What advice do you have for companies developing and manufacturing medical devices?
There’s an ongoing need for risk management and assessment throughout the life cycle of these devices so it’s very important to build that into the process at the outset. It will help prevent incidents but also protect a company if there is a bad outcome and regulators come looking for documentation of reasonable security practices.
Insurance is getting a lot more attention as we see our clients looking closely at data loss events and whether they are covered by existing policies or would require additional cyber and privacy liability coverage. As we’ve seen, a single vulnerability can have significant and widespread consequences. In the case of WannaCry, hospitals were reverting back to paper processes, creating major upheaval. Clients want to get ahead of these risks which can prove catastrophic, but they also need to be aware that insurers may well impose their own requirements as a condition for coverage.
Finally, a number of organizations such as Underwriters Laboratory have come forward with a cybersecurity certification process for medical devices, which offers a set of standards and a baseline for risk management. Whether or not these certifications offer a benefit or limit legal liability is an interesting risk calculation in and of itself and the answer remains to be seen. This whole part of the landscape is evolving so we should all continue to pay attention to it.
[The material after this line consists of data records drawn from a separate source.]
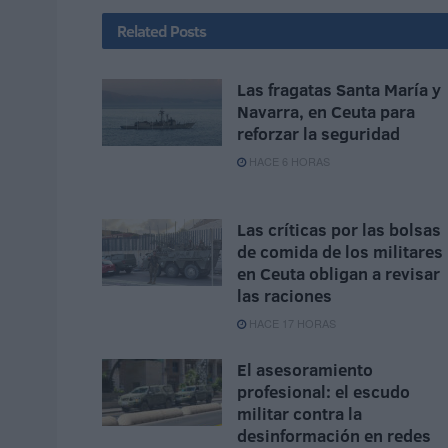
Related
Posts
Las fragatas Santa María y
Navarra, en Ceuta para
reforzar la seguridad
HACE 6 HORAS
Las críticas por las bolsas
de comida de los militares
en Ceuta obligan a revisar
las raciones
HACE 17 HORAS
El asesoramiento
profesional: el escudo
militar contra la
desinformación en redes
Medical devices are transforming the point of care from a model of in-patient diagnostics and care to real-time diagnostics and monitoring in homes and other locations. Connectivity improves physicians’ abilities to gather data quickly and more efficiently, but as a result, expands the security and privacy footprint for personal and health data. At NetDiligence, we value the expertise that Paul Otto and Hogan Lovells bring to us as a leading firm in the healthcare space, and we look forward to their insights as this nascent cyber risk evolves.